• RECORDS FOR THE EXERCISE:
------------------------------------------------------------------------

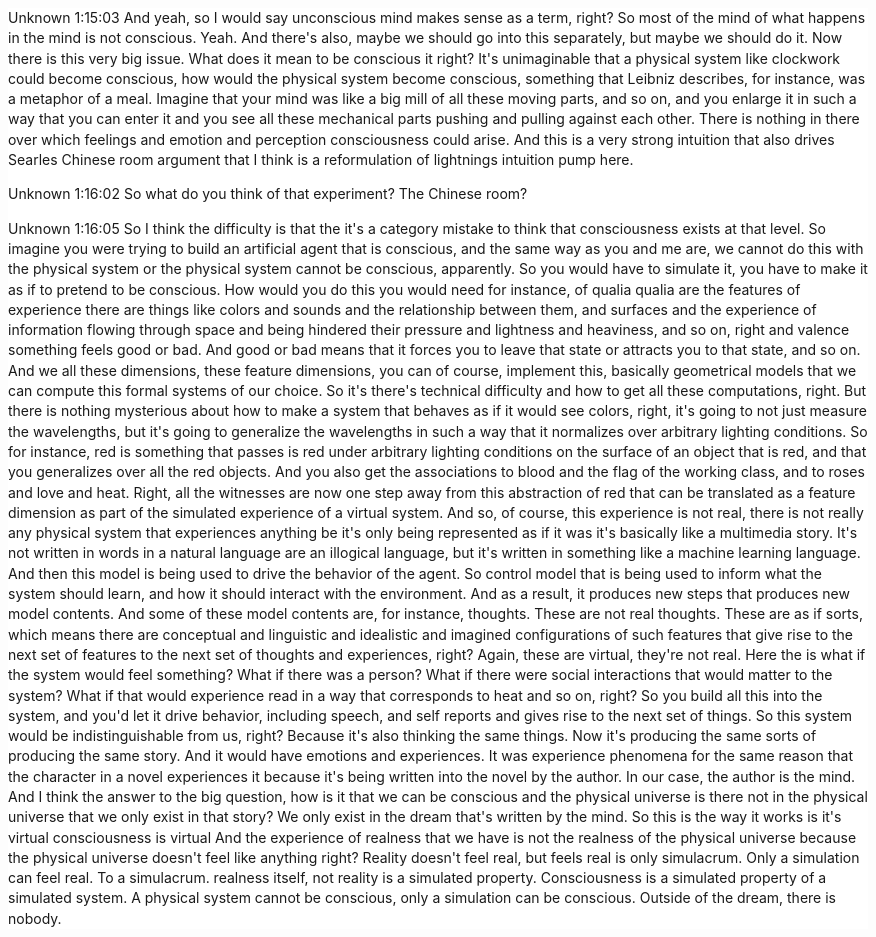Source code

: Unknown 1:15:03
And yeah, so I would say unconscious mind makes sense as a term, right? So most of the mind of what happens in the mind is not conscious. Yeah. And there's also, maybe we should go into this separately, but maybe we should do it. Now there is this very big issue. What does it mean to be conscious it right? It's unimaginable that a physical system like clockwork could become conscious, how would the physical system become conscious, something that Leibniz describes, for instance, was a metaphor of a meal. Imagine that your mind was like a big mill of all these moving parts, and so on, and you enlarge it in such a way that you can enter it and you see all these mechanical parts pushing and pulling against each other. There is nothing in there over which feelings and emotion and perception consciousness could arise. And this is a very strong intuition that also drives Searles Chinese room argument that I think is a reformulation of lightnings intuition pump here.

Unknown 1:16:02
So what do you think of that experiment? The Chinese room?

Unknown 1:16:05
So I think the difficulty is that the it's a category mistake to think that consciousness exists at that level. So imagine you were trying to build an artificial agent that is conscious, and the same way as you and me are, we cannot do this with the physical system or the physical system cannot be conscious, apparently. So you would have to simulate it, you have to make it as if to pretend to be conscious. How would you do this you would need for instance, of qualia qualia are the features of experience there are things like colors and sounds and the relationship between them, and surfaces and the experience of information flowing through space and being hindered their pressure and lightness and heaviness, and so on, right and valence something feels good or bad. And good or bad means that it forces you to leave that state or attracts you to that state, and so on. And we all these dimensions, these feature dimensions, you can of course, implement this, basically geometrical models that we can compute this formal systems of our choice. So it's there's technical difficulty and how to get all these computations, right. But there is nothing mysterious about how to make a system that behaves as if it would see colors, right, it's going to not just measure the wavelengths, but it's going to generalize the wavelengths in such a way that it normalizes over arbitrary lighting conditions. So for instance, red is something that passes is red under arbitrary lighting conditions on the surface of an object that is red, and that you generalizes over all the red objects. And you also get the associations to blood and the flag of the working class, and to roses and love and heat. Right, all the witnesses are now one step away from this abstraction of red that can be translated as a feature dimension as part of the simulated experience of a virtual system. And so, of course, this experience is not real, there is not really any physical system that experiences anything be it's only being represented as if it was it's basically like a multimedia story. It's not written in words in a natural language are an illogical language, but it's written in something like a machine learning language. And then this model is being used to drive the behavior of the agent. So control model that is being used to inform what the system should learn, and how it should interact with the environment. And as a result, it produces new steps that produces new model contents. And some of these model contents are, for instance, thoughts. These are not real thoughts. These are as if sorts, which means there are conceptual and linguistic and idealistic and imagined configurations of such features that give rise to the next set of features to the next set of thoughts and experiences, right? Again, these are virtual, they're not real. Here the is what if the system would feel something? What if there was a person? What if there were social interactions that would matter to the system? What if that would experience read in a way that corresponds to heat and so on, right? So you build all this into the system, and you'd let it drive behavior, including speech, and self reports and gives rise to the next set of things. So this system would be indistinguishable from us, right? Because it's also thinking the same things. Now it's producing the same sorts of producing the same story. And it would have emotions and experiences. It was experience phenomena for the same reason that the character in a novel experiences it because it's being written into the novel by the author. In our case, the author is the mind. And I think the answer to the big question, how is it that we can be conscious and the physical universe is there not in the physical universe that we only exist in that story? We only exist in the dream that's written by the mind. So this is the way it works is it's virtual consciousness is virtual And the experience of realness that we have is not the realness of the physical universe because the physical universe doesn't feel like anything right? Reality doesn't feel real, but feels real is only simulacrum. Only a simulation can feel real. To a simulacrum. realness itself, not reality is a simulated property. Consciousness is a simulated property of a simulated system. A physical system cannot be conscious, only a simulation can be conscious. Outside of the dream, there is nobody.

------------------------------------------------------------------------

• YOUR INSTRUCTIONS: Using the listing above, show each line holding the string "Unknown".

• RESULT:
: Unknown 1:15:03
Unknown 1:16:02
Unknown 1:16:05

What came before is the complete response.